It’s a reality that the Democratic Party is larger and more diverse than the Republican Party—something its leading members should emphasize with pride rather than lament. This means that Democrats simply are never going to be as patly disciplined and on-point as the GOP, that mystical apotheosis various party leaders keep pining after. (Or as disciplined and on-point as the GOP used to be—the divisions now among Republicans on subjects like fiscal conservatism and nation-building and government interference in private matters make the Democrats’ big-tent problems look puny by comparison.)

What the Democrats do have uniquely available to them, however, and more usefully than an array of hot-button phrases, are some fundamental precepts about how the country ought to be governed—ideas that are in stark contrast to what the Republicans have to offer, partly because they are ideas, in a way that “lower taxes” and “strong defense” are not. If the Democrats concentrated on these precepts, these key words, and used them as a framework to define their message, they’d be far better off than if they keep grasping for a single slogan.

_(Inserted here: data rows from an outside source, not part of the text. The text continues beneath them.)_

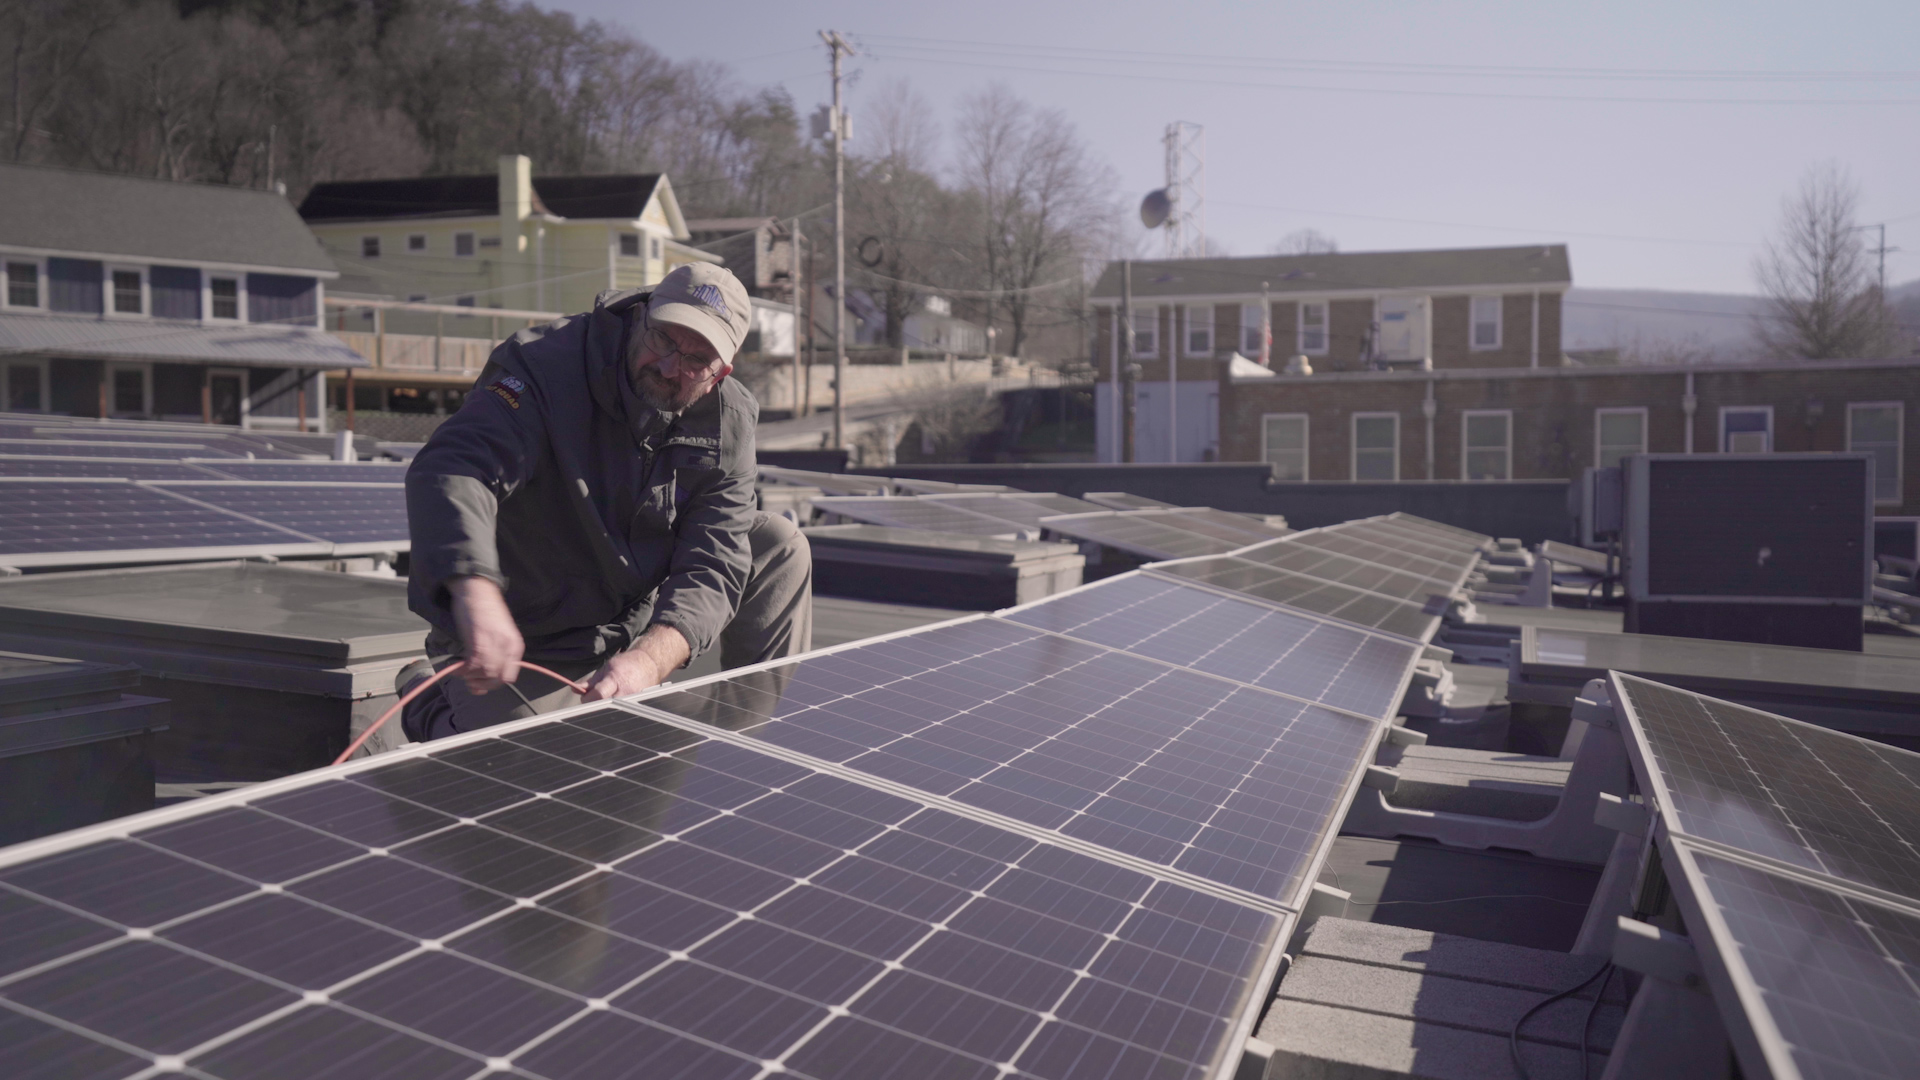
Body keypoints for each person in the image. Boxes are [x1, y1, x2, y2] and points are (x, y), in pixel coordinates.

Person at [398, 263, 810, 741]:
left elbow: (715, 561)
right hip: (521, 625)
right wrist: (477, 594)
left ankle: (747, 739)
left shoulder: (730, 420)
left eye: (696, 360)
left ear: (721, 374)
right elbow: (455, 468)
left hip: (630, 609)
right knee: (514, 766)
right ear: (641, 316)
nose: (670, 366)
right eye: (664, 340)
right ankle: (427, 699)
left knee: (778, 545)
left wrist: (650, 660)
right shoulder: (543, 366)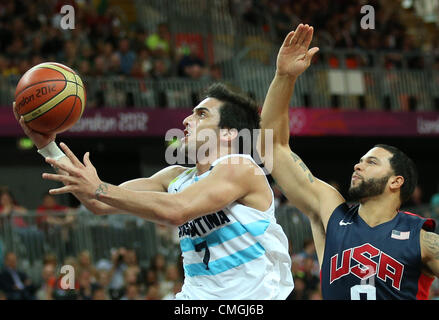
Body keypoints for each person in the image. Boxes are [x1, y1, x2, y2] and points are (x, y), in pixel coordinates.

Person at [13, 84, 294, 300]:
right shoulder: (174, 177)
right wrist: (47, 146)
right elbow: (98, 202)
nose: (186, 119)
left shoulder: (241, 167)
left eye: (201, 114)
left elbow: (176, 210)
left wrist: (98, 188)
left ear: (229, 133)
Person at [260, 23, 439, 300]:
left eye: (371, 162)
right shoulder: (330, 212)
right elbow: (272, 148)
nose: (358, 166)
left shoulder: (421, 237)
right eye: (360, 160)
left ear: (396, 181)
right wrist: (284, 77)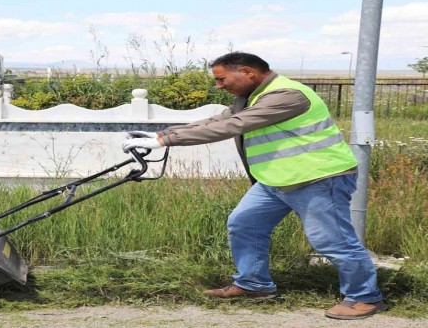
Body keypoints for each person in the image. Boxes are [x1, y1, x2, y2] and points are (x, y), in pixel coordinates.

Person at [121, 52, 385, 320]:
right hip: (275, 180)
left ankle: (364, 297)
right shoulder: (251, 97)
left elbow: (235, 125)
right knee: (244, 225)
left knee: (333, 241)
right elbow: (217, 120)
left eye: (222, 79)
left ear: (247, 72)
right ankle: (254, 285)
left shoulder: (288, 95)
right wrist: (160, 135)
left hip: (318, 178)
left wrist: (165, 142)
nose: (219, 85)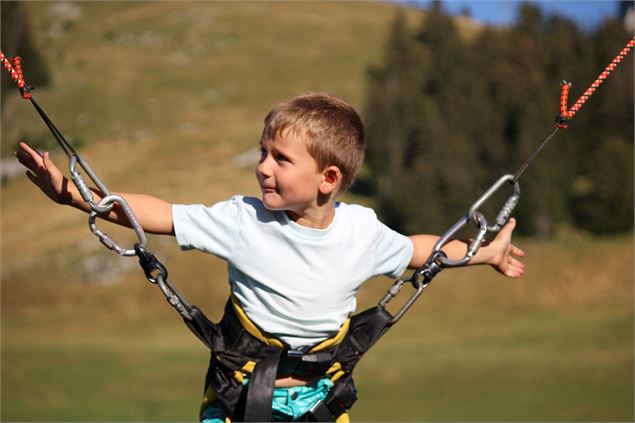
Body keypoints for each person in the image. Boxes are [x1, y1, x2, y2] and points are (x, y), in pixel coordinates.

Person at [15, 92, 525, 422]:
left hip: (320, 402)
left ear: (328, 179)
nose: (263, 168)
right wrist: (73, 194)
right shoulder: (245, 221)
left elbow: (423, 251)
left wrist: (486, 253)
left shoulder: (362, 232)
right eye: (262, 153)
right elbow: (162, 215)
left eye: (280, 159)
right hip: (238, 399)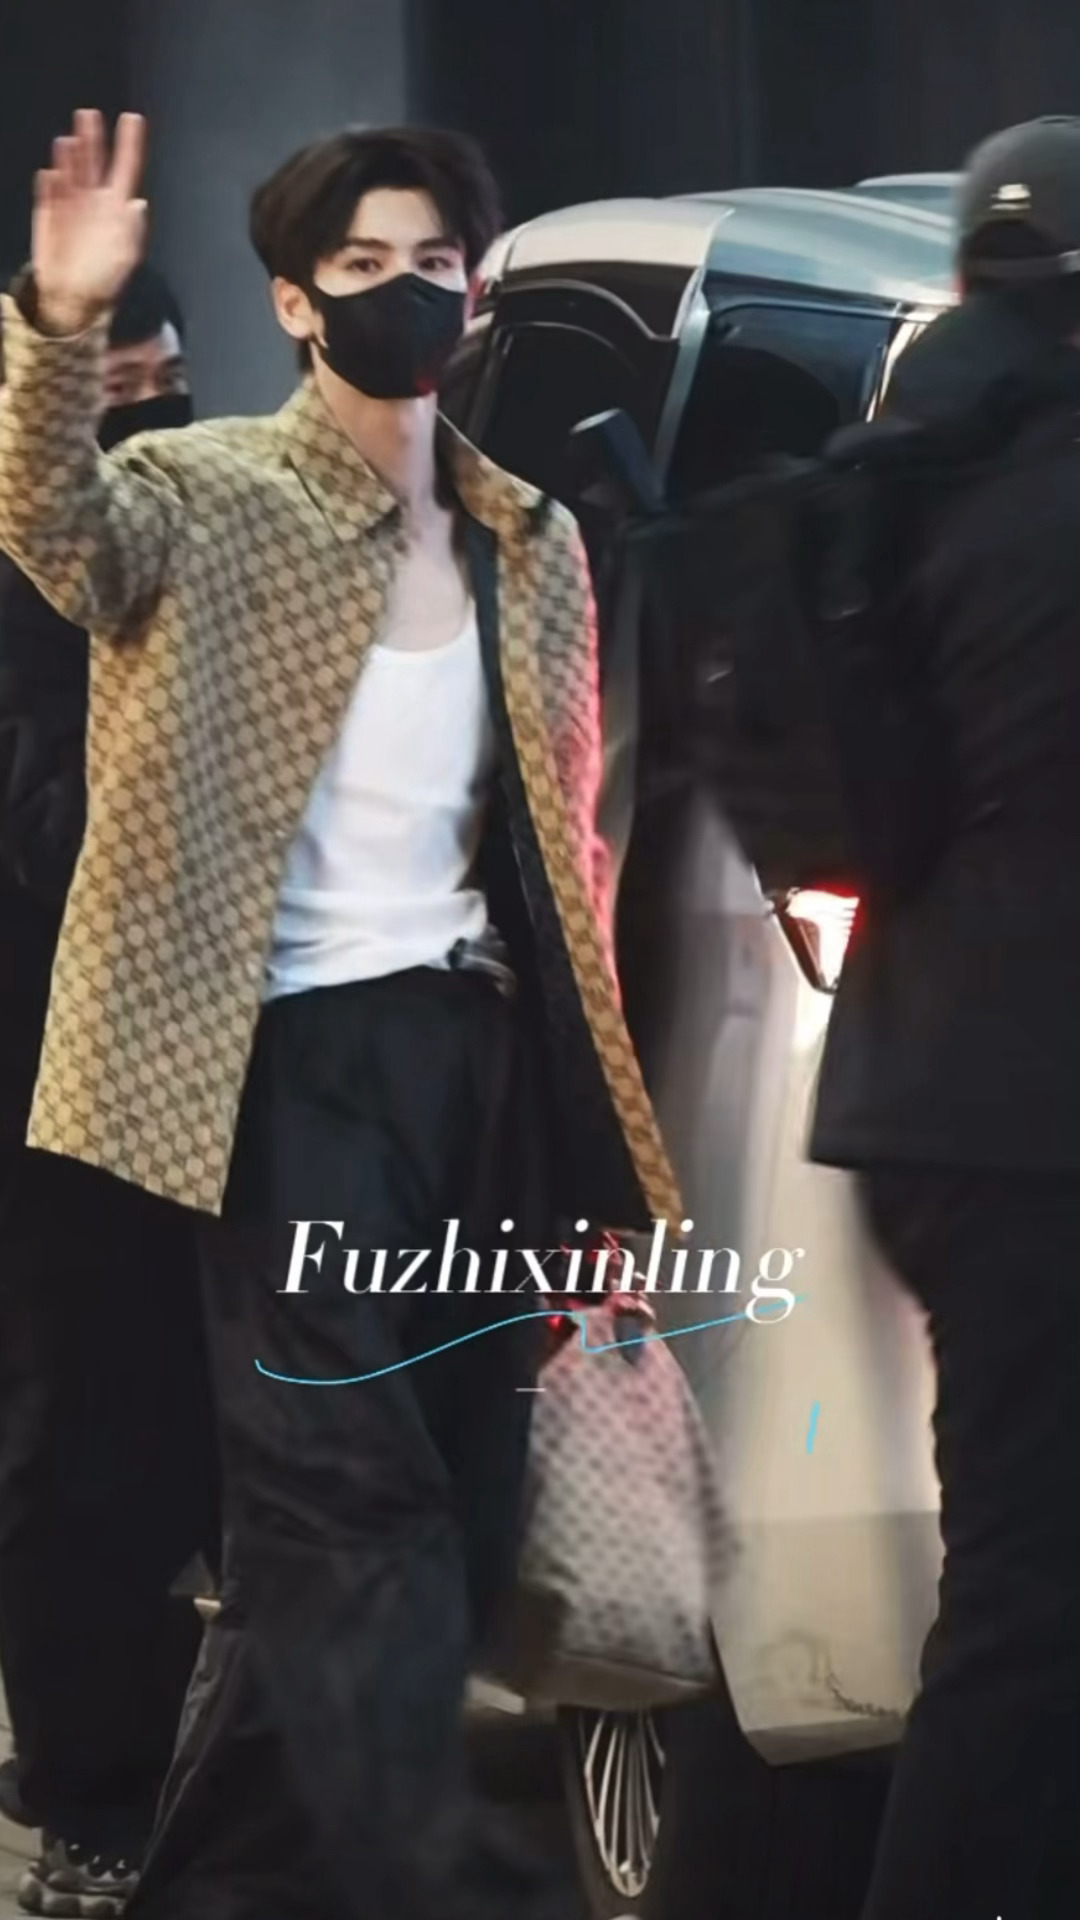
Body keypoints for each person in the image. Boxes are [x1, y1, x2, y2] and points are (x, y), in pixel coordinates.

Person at [0, 111, 680, 1920]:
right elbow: (53, 527)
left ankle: (227, 1881)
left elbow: (565, 856)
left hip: (471, 1054)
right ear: (297, 304)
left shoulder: (531, 538)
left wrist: (603, 1150)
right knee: (347, 1495)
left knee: (443, 1511)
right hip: (280, 1059)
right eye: (363, 267)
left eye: (432, 264)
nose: (405, 294)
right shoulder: (206, 490)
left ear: (476, 288)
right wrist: (60, 328)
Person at [811, 117, 1080, 1920]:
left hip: (925, 1095)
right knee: (1030, 1606)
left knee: (1024, 1585)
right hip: (1036, 1116)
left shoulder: (903, 466)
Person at [0, 264, 219, 1917]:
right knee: (82, 1429)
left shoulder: (224, 525)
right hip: (45, 1070)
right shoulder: (44, 561)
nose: (146, 413)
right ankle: (91, 1802)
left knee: (202, 1431)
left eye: (161, 378)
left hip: (214, 1046)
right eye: (111, 385)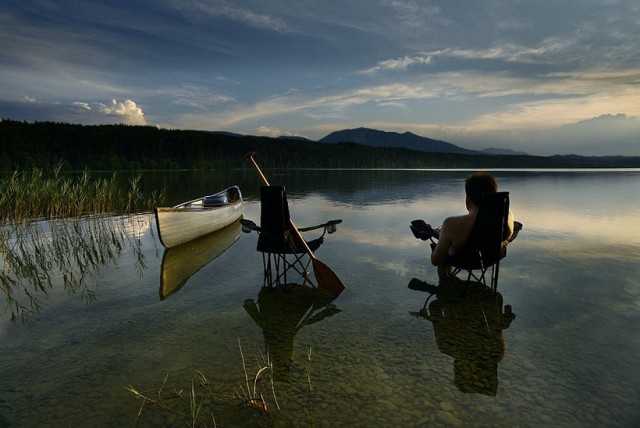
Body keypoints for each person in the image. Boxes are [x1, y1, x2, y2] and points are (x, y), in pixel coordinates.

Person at [430, 172, 514, 267]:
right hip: (491, 258)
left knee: (446, 247)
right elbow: (508, 238)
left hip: (464, 261)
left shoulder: (451, 224)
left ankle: (446, 279)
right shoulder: (507, 217)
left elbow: (436, 261)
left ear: (468, 198)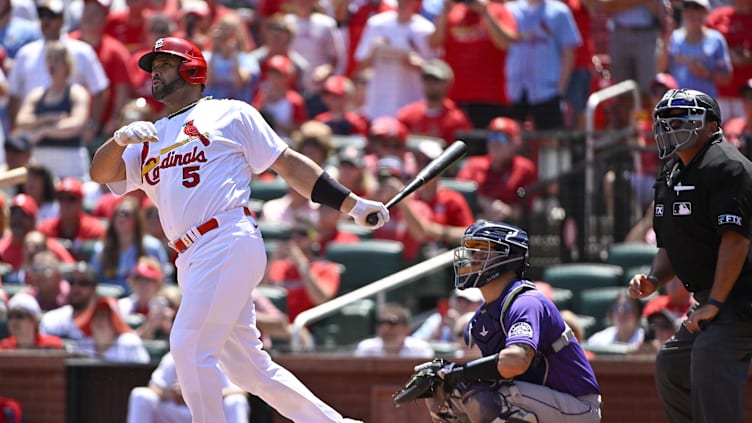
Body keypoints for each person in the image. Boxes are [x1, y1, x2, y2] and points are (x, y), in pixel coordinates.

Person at [89, 36, 388, 423]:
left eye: (165, 64)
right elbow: (101, 173)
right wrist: (118, 140)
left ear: (192, 69)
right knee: (249, 370)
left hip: (226, 236)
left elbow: (289, 164)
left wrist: (352, 204)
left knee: (188, 346)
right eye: (153, 67)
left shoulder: (230, 113)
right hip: (191, 257)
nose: (155, 73)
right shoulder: (149, 136)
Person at [628, 88, 752, 423]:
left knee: (710, 358)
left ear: (712, 125)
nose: (670, 126)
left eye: (682, 119)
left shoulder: (727, 165)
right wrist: (654, 278)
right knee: (673, 366)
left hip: (741, 297)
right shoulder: (670, 174)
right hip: (717, 297)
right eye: (665, 120)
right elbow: (669, 244)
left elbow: (736, 241)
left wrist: (714, 303)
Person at [418, 220, 601, 422]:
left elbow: (516, 361)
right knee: (447, 395)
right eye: (473, 252)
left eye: (482, 251)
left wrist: (461, 372)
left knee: (489, 396)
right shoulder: (483, 316)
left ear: (507, 256)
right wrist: (446, 375)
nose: (473, 259)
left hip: (577, 406)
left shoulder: (526, 301)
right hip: (540, 400)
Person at [127, 351, 250, 423]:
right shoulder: (173, 356)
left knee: (236, 401)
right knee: (141, 395)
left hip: (208, 415)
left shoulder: (217, 357)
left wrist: (204, 394)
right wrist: (176, 393)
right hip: (177, 413)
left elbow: (241, 391)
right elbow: (154, 387)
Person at [70, 295, 151, 363]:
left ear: (114, 321)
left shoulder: (129, 343)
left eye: (104, 315)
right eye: (96, 316)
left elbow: (143, 373)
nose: (99, 320)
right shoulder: (83, 345)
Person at [38, 260, 99, 341]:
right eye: (72, 282)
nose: (76, 288)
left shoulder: (102, 325)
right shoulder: (52, 319)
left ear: (94, 289)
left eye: (83, 283)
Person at [353, 302, 434, 357]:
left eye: (392, 323)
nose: (386, 328)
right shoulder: (367, 348)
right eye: (381, 322)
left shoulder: (420, 349)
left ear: (406, 328)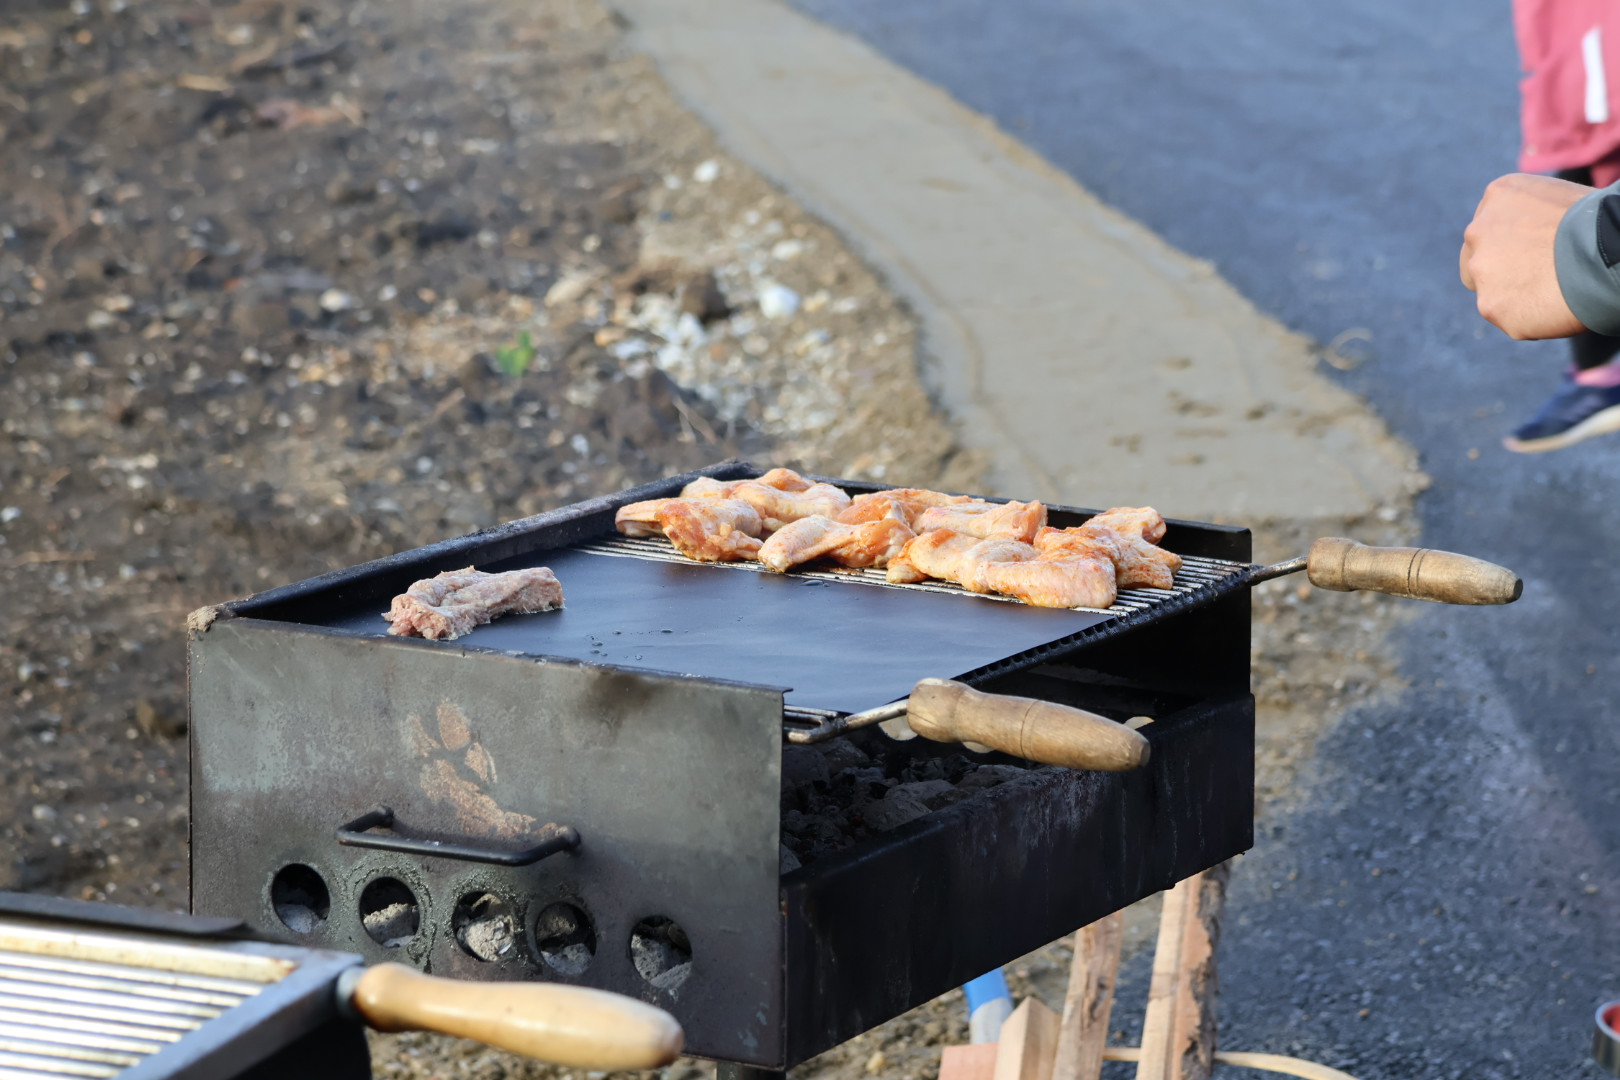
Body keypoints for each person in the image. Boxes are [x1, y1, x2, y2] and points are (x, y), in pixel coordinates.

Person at [1500, 0, 1620, 450]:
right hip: (1578, 44)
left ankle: (1595, 378)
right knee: (1583, 180)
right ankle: (1596, 378)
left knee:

Responsibility. Community. Competence. The first and last words aren’t traditionally associated with the Democratic Party—indeed they sound downright Republican—but all the better. Anomalously enough, these days you could say that Democrats have essentially become the new Republicans—in that nearly everything valuable at the core of the traditional Republican message has been trashed by the Bush administration and its leaders in Congress, and it’s now the Democrats who are advocating for fiscal discipline, and lack of government interference in private life; for doing things more effectively and less wastefully; for carefully considering before leaping into foreign adventures.

So a closer look would put these concepts—along with a more familiar Democratic emphasis on the irrefutable interdependence of all the country’s citizens—at the center of the Democrats’ message. It then could function not merely as a slogan, but as method of inquiry, a framework with which to analyze actions and policy, both the Republicans’ and their own. Used as the linchpins of such a framework, the words’ sheer unexpectedness would supply a contagious extra jolt.